News

Slow down when passing emergency vehicles

By David Rak

Local police have warned drivers to slow down when passing emergency services or they will be fined.


While passing emergency vehicles displaying flashing lights, motorists must slow to 40km/h – a rule that was introduced almost three years ago.


Why? To protect the emergency services workers attending to incidents on the side of roads and highways.


Mitchell Police Service Area Inspector Peter Koger said everyone should be able to go to work and make it home to their families safely.


“This is no different for emergency services workers and it is even more relevant to our members who undertake many of their duties on the side of the road,” he said.


“When we do an intercept, the driver usually doesn’t get out and so if we’re standing next to him and a truck goes past at 110km/h, that’s a pretty dangerous place to be.”


The plea comes after four police officers who were dealing with the driver of a Porsche on the side of the freeway at Kew were killed when a speeding truck ploughed into them.

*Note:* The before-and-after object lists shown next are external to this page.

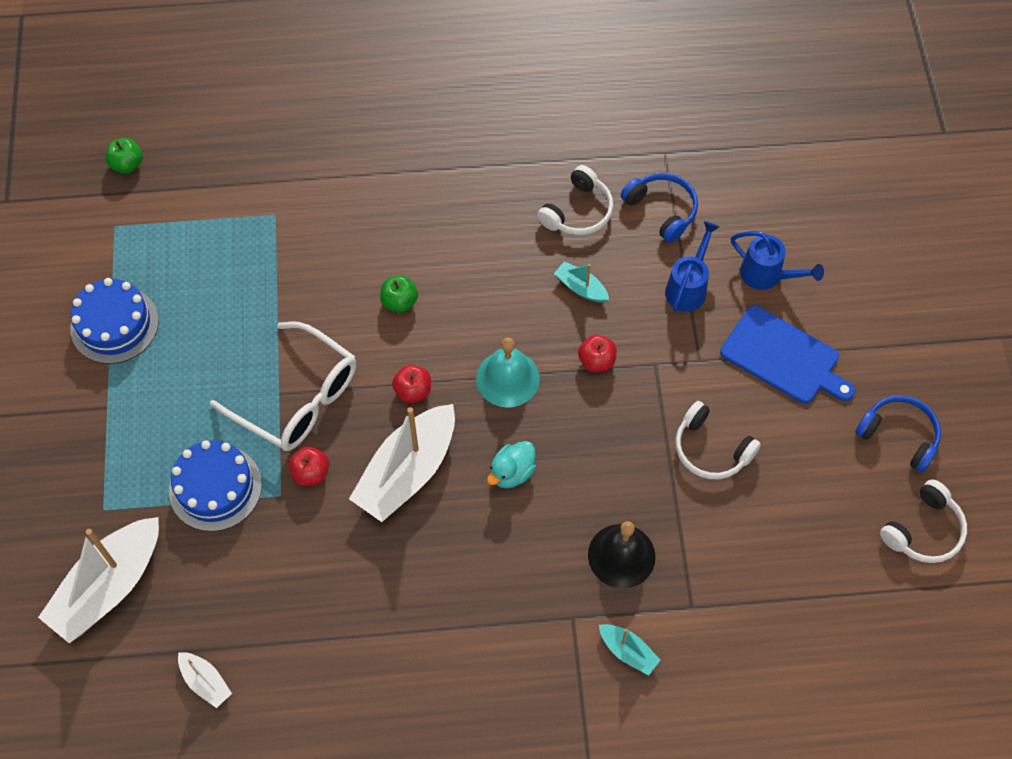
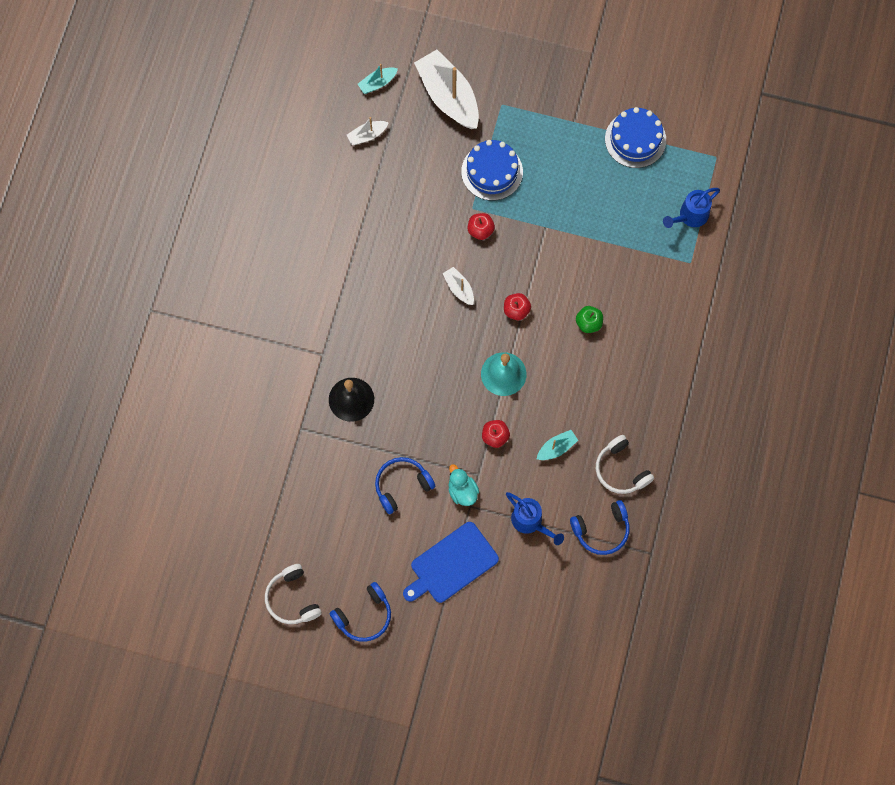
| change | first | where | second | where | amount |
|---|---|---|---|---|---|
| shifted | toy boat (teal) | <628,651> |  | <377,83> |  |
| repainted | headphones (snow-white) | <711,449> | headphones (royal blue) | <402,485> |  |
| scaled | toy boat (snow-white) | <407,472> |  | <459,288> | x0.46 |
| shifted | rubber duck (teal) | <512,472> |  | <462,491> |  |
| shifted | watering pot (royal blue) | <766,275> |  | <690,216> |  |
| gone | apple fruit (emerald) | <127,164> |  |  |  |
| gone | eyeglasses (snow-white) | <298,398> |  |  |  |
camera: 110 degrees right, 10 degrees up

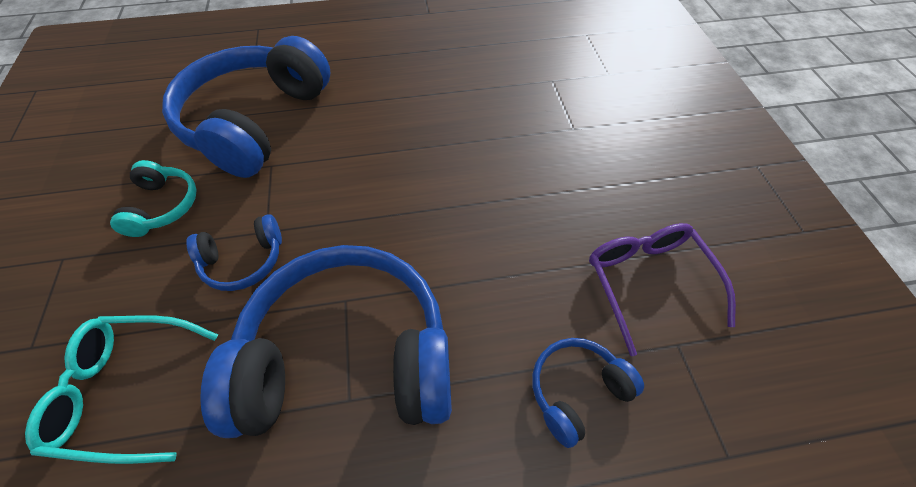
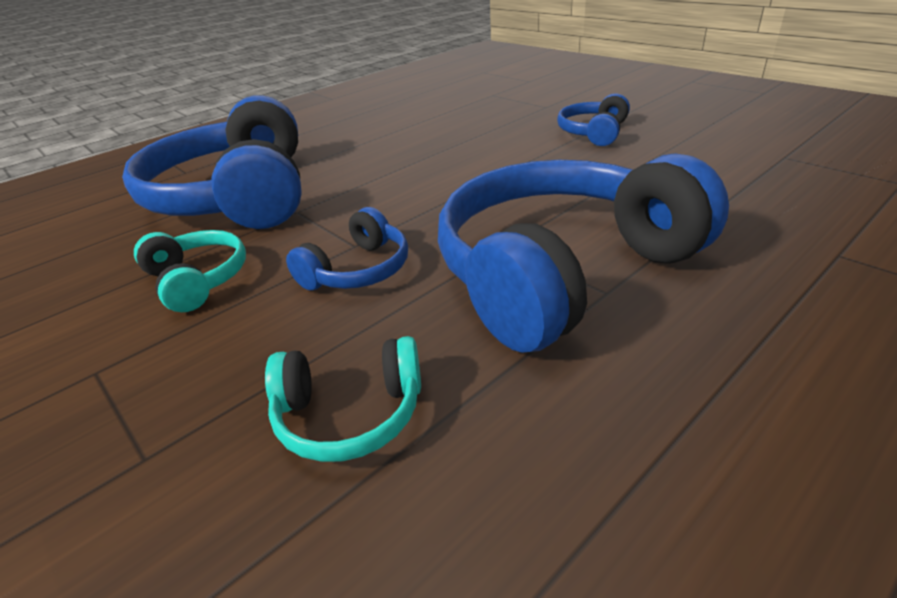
| change | first | where | second | where | amount |
|---|---|---|---|---|---|
| swapped | eyeglasses (teal) | <126,391> | headphones (teal) | <350,414> |  |
| shifted | headphones (royal blue) | <577,391> |  | <593,133> |  |
| gone | eyeglasses (violet) | <648,282> |  |  |  |
camera: 30 degrees left, 20 degrees down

The horror crash hit the Victorian police force hard – and the ripple effect has been felt across the country.


“The incident has brought it to the attention of people about the dangers that police officers and emergency services put themselves in,” Inspector Koger said.


While country towns such as Seymour do not have the same traffic congestion as big cities, Eastern Region Division Three Senior Sergeant David Gillespie said road rules applied everywhere across the state.


“The road rule is not only to protect the lives of police officers, but to the driver and the passengers of the intercepted vehicles and to themselves,” he said.


‘‘The road rule also protects fire brigade and ambulance members during their interactions and emergency work.


“If that ultimately means the only way a motorist heeds the warning is through an infringement then so be it.


‘‘I’d rather be issuing a $289 fine than knocking on the door of one of our member’s families to tell them their loved one isn’t coming home or has ended up in hospital injured.


“I’d like drivers to do the right thing, not only for themselves but for the police and emergency services who are out here trying to save their lives.”